Ten post dotyczy Bjork w ogóle, a nie ostatniej płyty (ktorej jeszcze nie słyszałem, ale z pewnością to nadrobię):
Dla mnie Bjork to między innymi jęki, piski itp. I właśnie dlatego ją lubię! Nie szukam w muzyce jakiejś przepięknej melodyki, pulsującego bitu, poweru (co nie znaczy, że taki sprecyzowany cel jest zły), niczego. Niczego nie oczekuje od muzyki, a jedynie "komunikuję" się z autorem poprzez dźwięki i teksty, współtworząc wrażenia za pomocą wyobraźni. W zasadzie dzięki tej wyobraźni może mi się nawet Britney Spears spodobać, ale im przekaz muzyczny będzie bardziej szczery, jedyny w swoim rodzaju, tym emocje i kontakt będą silniejsze. Oczywiście, w takim razie można powiedzieć, że jakiś pseudo-muzyk może sobie zacząć pierdzieć do mikrofonu i potem okarze się, że to wielka sztuka, bo można za pomocą wyboraźni doznać, nie wiem, Katharsis na ten przykład. Oczywiście, można, indywidualna sprawa. Ja uważam, że o ile dźwięk pierdzenia mógłby być fascynujący przez parę seukund lub nawet przez jeden utwór, to później stałby się nurzący. Jednak w przypadku Bjork muzyka jest bardziej złożona. Nie słyszałem jednego jej utworu w całości opierającego się na stękaniu i jęczeniu.
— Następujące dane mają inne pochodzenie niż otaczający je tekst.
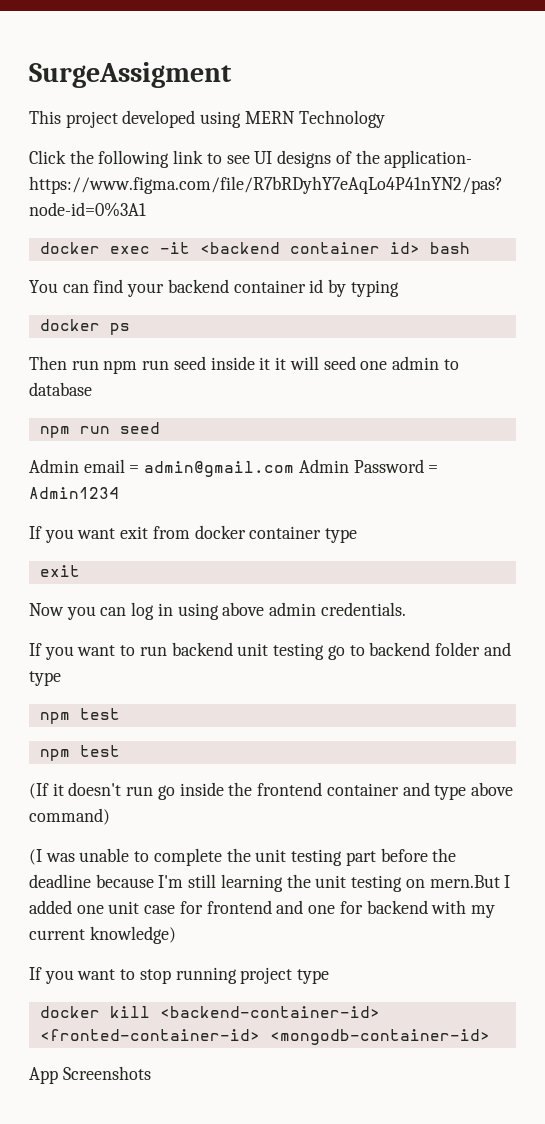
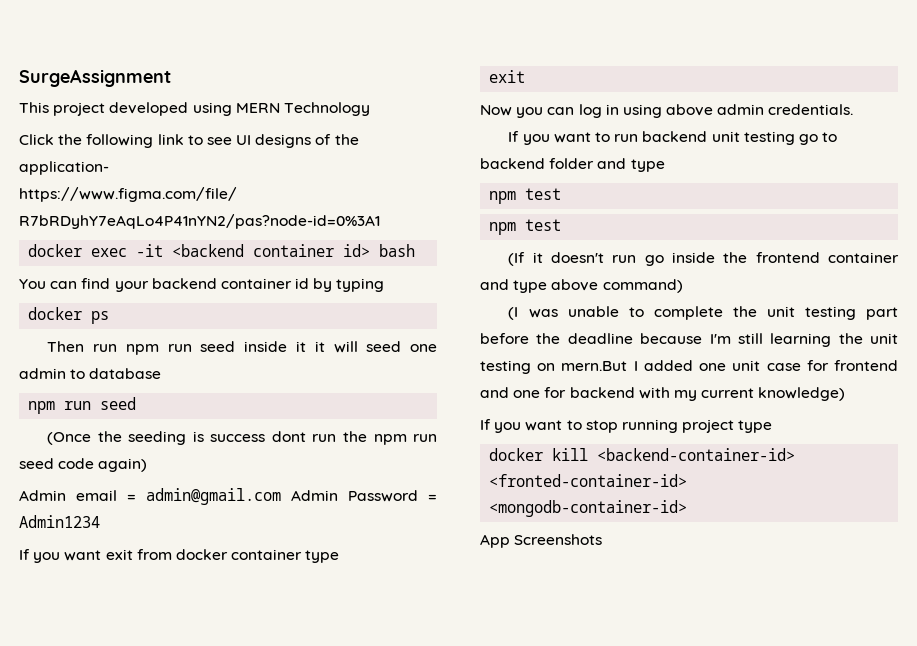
[29,62,232,88] SurgeAssigment -> [19,69,171,87] SurgeAssignment
(160, 428) none -> [47,431,438,445] [19,458,148,472] // (Once the seeding is success dont run the npm run seed code again)

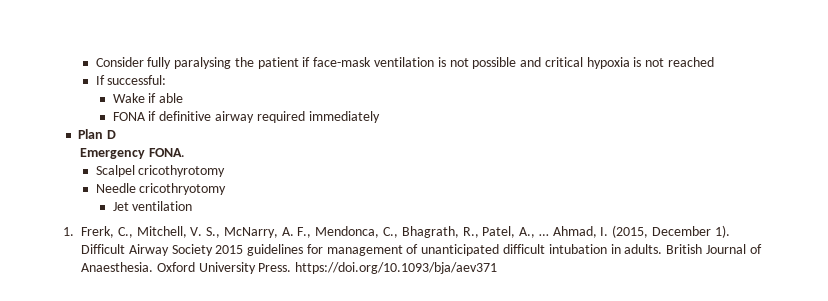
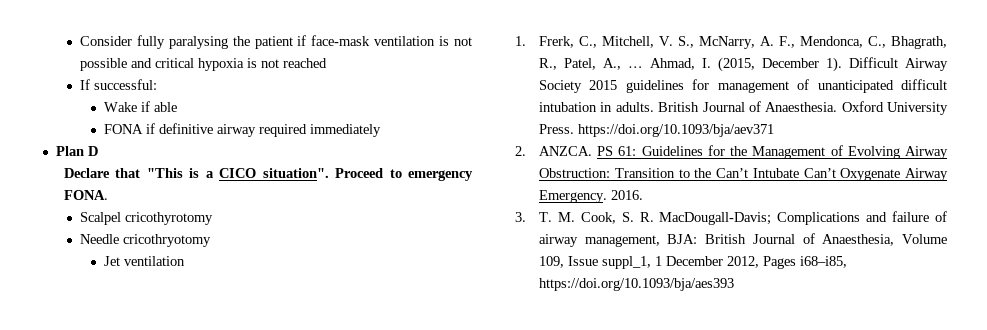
[80,148,146,159] Emergency -> [64,168,473,181] Declare that "This is a CICO situation". Proceed to emergency
(498, 268) none -> [515,145,948,159] [539,168,948,181] [539,190,644,203] [515,211,947,225] [539,233,947,247] [539,256,848,269] [539,278,735,291] // 2. ANZCA. PS 61: Guidelines for the Management of Evolving Airway Obstruction: Transition to the Can’t Intubate Can’t Oxygenate Airway Emergency. 2016. // 3. T. M. Cook, S. R. MacDougall-Davis; Complications and failure of airway management, BJA: British Journal of Anaesthesia, Volume 109, Issue suppl_1, 1 December 2012, Pages i68–i85, https://doi.org/10.1093/bja/aes393

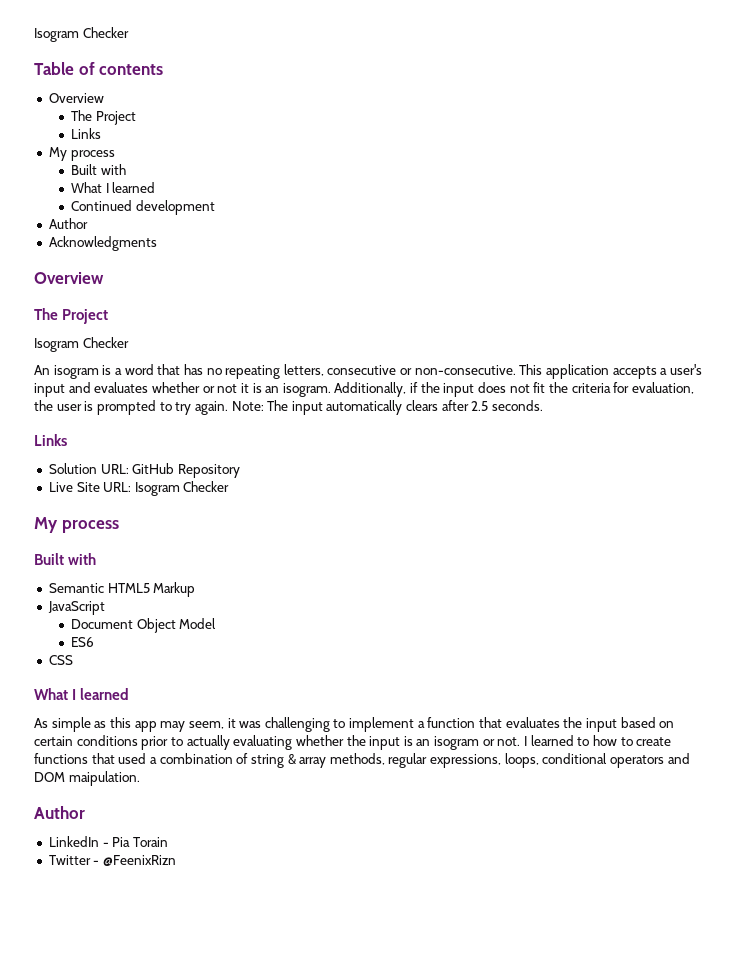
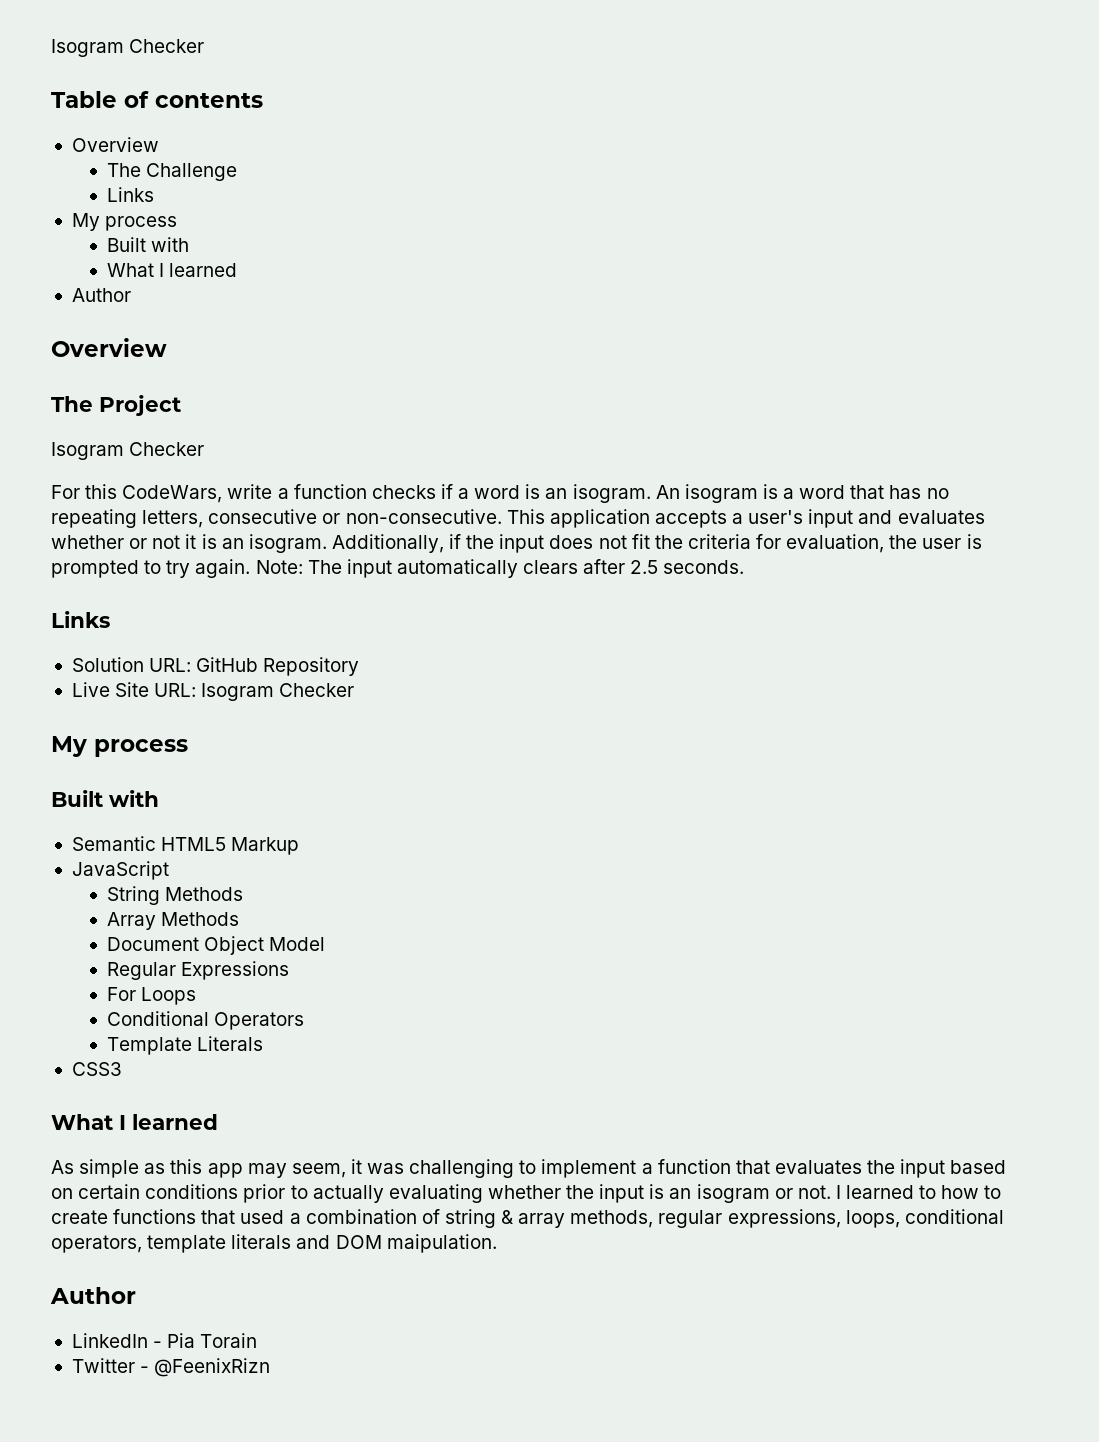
[95,111,136,125] Project -> [146,163,238,181] Challenge
[70,200,215,215] [48,218,88,229] [48,236,157,251] // Continued development // Author // Acknowledgments -> [71,288,131,302] // Author
(129, 342) none -> [51,484,651,503] For this CodeWars, write a function checks if a word is an isogram.
(105, 608) none -> [107,886,244,905] [107,912,240,930] // String Methods // Array Methods
[70,637,94,647] [48,655,73,665] ES6 // CSS -> [107,961,290,980] [107,987,197,1005] [107,1011,305,1030] [107,1036,264,1055] [71,1062,122,1076] Regular Expressions // For Loops // Conditional Operators // Template Literals // CSS3
[610,755,665,768] operators -> [51,1234,292,1253] operators, template literals

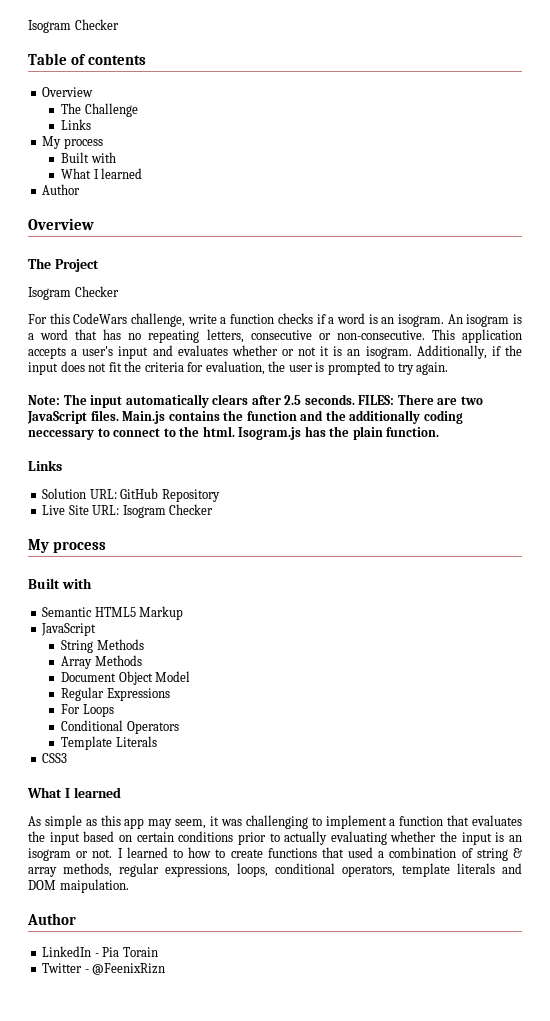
[122,485,223,503] CodeWars, -> [73,313,186,327] CodeWars challenge,
(251, 568) none -> (449, 368) //
(745, 567) none -> [358,394,483,405] [27,410,463,424] [28,426,440,440] FILES: There are two JavaScript files. Main.js contains the function and the additionally coding neccessary to connect to the html. Isogram.js has the plain function.

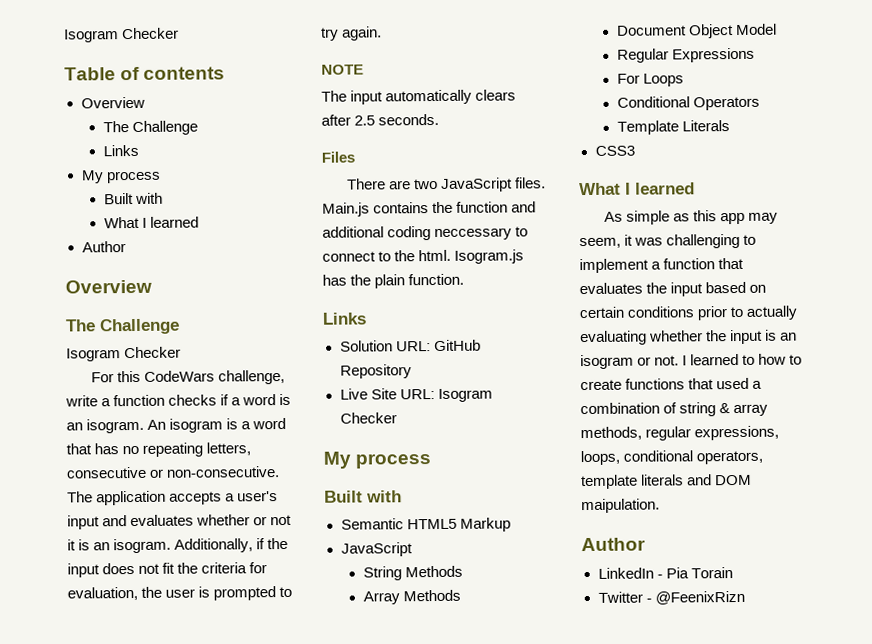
[54,259,99,272] Project -> [99,318,180,335] Challenge
[431,329,455,340] This -> [67,491,93,503] The
[28,395,60,405] Note: -> [321,64,364,75] NOTE //
[358,395,395,405] FILES: -> [321,151,355,163] // Files //
[325,410,421,424] the additionally -> [322,226,384,238] additional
Przepiękne elektroniczne (i nie tylko - pełno przecież tam żywych instrumentów) podkłady składającego się z multum dźwięków, od szumów i szelestów, poprzez przesterowane, niemalże industrialowe "bum!", aż po patetyczne skrzypki nie są na dalszym planie, ale są integralną częścią utworów. Zresztą o samym głosie można powiedzieć więcej niż jak o piskach i jękach. Jest on idealnie sprzężony z tekstem i podkładem, a melodyka mimo wszystko znajduje się gdzieś w głębi, jako trzon całego wokalu, obudowany czymś na kształt gry aktorskiej; gdy np w Cocoon słyszymy coś, co przypomina sapanie, wiadomo, że chodzi tu o stosunek płciowy. Gdy emocje się nasilają, jej głos przechodzi w krzyk, gdy emocje słabną stają się cichym szeptem, czasem nawet przechodząc w pewnego rodzaju drżące łkanie. Można podejść do tego jak do słuchowiska nawet. Tylko nie mówcie, że Bjork podchodzi do mikrofonu, jęczy i już ma płytę.
Ta muzyka nie jest łatwa.
Porównania z industrialem są tu jak najbardziej na miejscu. Posłuchajcie sobie co wyprawiają ze swym głosem Blixa Bargeld albo Genesis P Orridge. NIN rzadko kiedy ma coś wspólnego z industrialem. Pełno u niego Starsuckersów czt innych Sucków, które są po prostu mocnym, nawet fajnym, rockiem. Niebezpiecznie zbliża się do industrialu w paru utworach, co nie znaczy, że ... zresztą weź sobie "the 1st annual of Throbbing Gristle" i przesłuchaj, a od razu poczujesz różnicę.